Participação de mercado na Europa (2024)
| Provedor | Market Share | Investimento em Data Centers Europeus |
|---|---|---|
| AWS | 32% | €18 bilhões (2017-2024) |
| Microsoft Azure | 24% | €12 bilhões (2017-2024) |
| Google Cloud | 18% | €8,7 bilhões (2017-2024) |
| Outros | 26% | Variado |
Com esta instalação, o Google busca fechar a lacuna com AWS e Azure, que já possuem data centers na região nórdica e na Alemanha. A empresa não revela o investimento total, mas especialistas estimam que cada 100 MW de capacidade custam entre €400 e €600 milhões, sugerindo um compromisso de longo prazo.
Impacto para a América Latina: conexões e implicações
Embora fisicamente distante, o novo data center austríaco tem implicações diretas para o ecossistema latino-americano de inteligência artificial. A América Latina representa 8,4% da base de usuários globais do Google, com mais de 280 milhões de usuários ativos em serviços como Search, YouTube e Google Cloud Platform.
Conexões Latam-Áustria
- Rotas de fibra óptica: A infraestrutura europeia do Google interconecta-se com cables submarinos que chegam à América do Sul, incluindo o Junior, que conecta Brasil a Portugal
- Latência reduzida: Clientes latinoamericanos que usam serviços do Google Cloud na Europa experimentarão latências até 15% menores para aplicações que dependem de servidores europeus
- Compliance e soberania de dados: Empresas brasileiras e mexicanas que precisam manter dados na Europa encontrarão uma alternativa adicional às regiões já saturadas de Frankfurt e Holanda
- P&D e talentos: O Google prometeu programas de intercâmbio com universidades latino-americanas para formar engenheiros especializados em infraestrutura de IA — um déficit global estimado em 450.000 profissionais
O Brasil, em particular, poderá se beneficiar. O país abriga 45% dos data centers da América Latina, mas enfrenta desafios de custo de energia (tarifas 40% maiores que a média OCDE) e dependência de importação de equipamentos. A expansão europeia do Google pode pressionar custos para baixo em toda a cadeia de nuvem.

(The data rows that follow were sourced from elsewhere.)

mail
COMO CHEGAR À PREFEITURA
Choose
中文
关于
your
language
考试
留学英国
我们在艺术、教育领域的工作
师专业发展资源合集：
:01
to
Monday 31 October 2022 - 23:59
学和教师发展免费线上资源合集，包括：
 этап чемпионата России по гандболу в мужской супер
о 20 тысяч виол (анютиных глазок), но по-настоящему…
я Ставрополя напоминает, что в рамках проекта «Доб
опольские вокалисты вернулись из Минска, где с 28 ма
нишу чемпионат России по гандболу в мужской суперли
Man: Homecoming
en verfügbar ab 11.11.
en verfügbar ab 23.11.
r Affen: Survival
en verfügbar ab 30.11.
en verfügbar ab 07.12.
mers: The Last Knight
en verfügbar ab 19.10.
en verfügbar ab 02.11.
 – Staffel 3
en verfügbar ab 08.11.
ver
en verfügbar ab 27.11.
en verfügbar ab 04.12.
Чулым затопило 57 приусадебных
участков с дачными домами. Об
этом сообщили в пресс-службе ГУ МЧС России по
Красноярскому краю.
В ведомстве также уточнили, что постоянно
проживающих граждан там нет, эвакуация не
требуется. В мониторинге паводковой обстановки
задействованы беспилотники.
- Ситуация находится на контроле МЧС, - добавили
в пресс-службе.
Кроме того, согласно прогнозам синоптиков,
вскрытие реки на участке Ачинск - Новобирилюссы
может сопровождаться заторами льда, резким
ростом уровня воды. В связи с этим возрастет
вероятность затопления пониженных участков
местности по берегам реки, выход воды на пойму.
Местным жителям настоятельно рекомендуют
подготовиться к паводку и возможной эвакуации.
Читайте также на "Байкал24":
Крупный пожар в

O que esperar: os próximos passos
A construção do data center de Kronstorf está programada para iniciar no segundo trimestre de 2025, com a primeira fase de operação prevista para 2027. A instalação será projetada para alcançar certificação ISO 50001 (eficiência energética) e neutrality de carbono, integrando sistemas de refrigeração por ar externo que exploitam as temperaturas amenas dos Alpes.
Marcos esperados
- Q2 2025: Início da construção, primeiros 200 empregos na fase de obras
- 2027: Operação parcial (capacidade inicial de 80 MW)

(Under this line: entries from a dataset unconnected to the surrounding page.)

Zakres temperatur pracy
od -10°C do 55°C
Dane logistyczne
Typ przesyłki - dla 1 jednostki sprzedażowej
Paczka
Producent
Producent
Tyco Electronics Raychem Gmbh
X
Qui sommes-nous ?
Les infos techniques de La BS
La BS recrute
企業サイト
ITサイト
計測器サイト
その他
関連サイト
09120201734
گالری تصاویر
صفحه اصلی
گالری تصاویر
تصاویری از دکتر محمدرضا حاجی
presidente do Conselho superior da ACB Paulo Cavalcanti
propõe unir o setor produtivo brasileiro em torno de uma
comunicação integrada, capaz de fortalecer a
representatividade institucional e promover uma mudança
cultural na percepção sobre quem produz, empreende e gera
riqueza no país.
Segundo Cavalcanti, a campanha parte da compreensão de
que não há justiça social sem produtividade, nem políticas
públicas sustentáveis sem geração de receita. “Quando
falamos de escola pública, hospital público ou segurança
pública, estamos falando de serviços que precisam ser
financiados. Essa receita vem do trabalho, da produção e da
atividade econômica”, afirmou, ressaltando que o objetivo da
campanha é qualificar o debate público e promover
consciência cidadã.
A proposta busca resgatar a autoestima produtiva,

- 2028: Expansão para 400 MW, segundo fase de hiring
- 2030: Capacidade plena de 1.200 MW, integração total à rede hidrelétrica regional
Para o mercado, os sinais são claros: a corrida pela infraestrutura de IA está se deslocando para além dos mercados tradicionais, e a Europa Central emerge como novo fronte. O Google está enviando uma mensagem inequívoca: a próxima onda de investimentos em inteligência artificial será construída sobre pilares de energia limpa, localização estratégica e conformidade regulatória.
Para América Latina, a mensagem é duplo: há oportunidades em participar dessa expansão — seja como consumidores de serviços mais eficientes, seja como fonte de talentos para uma indústria que não para de crescer.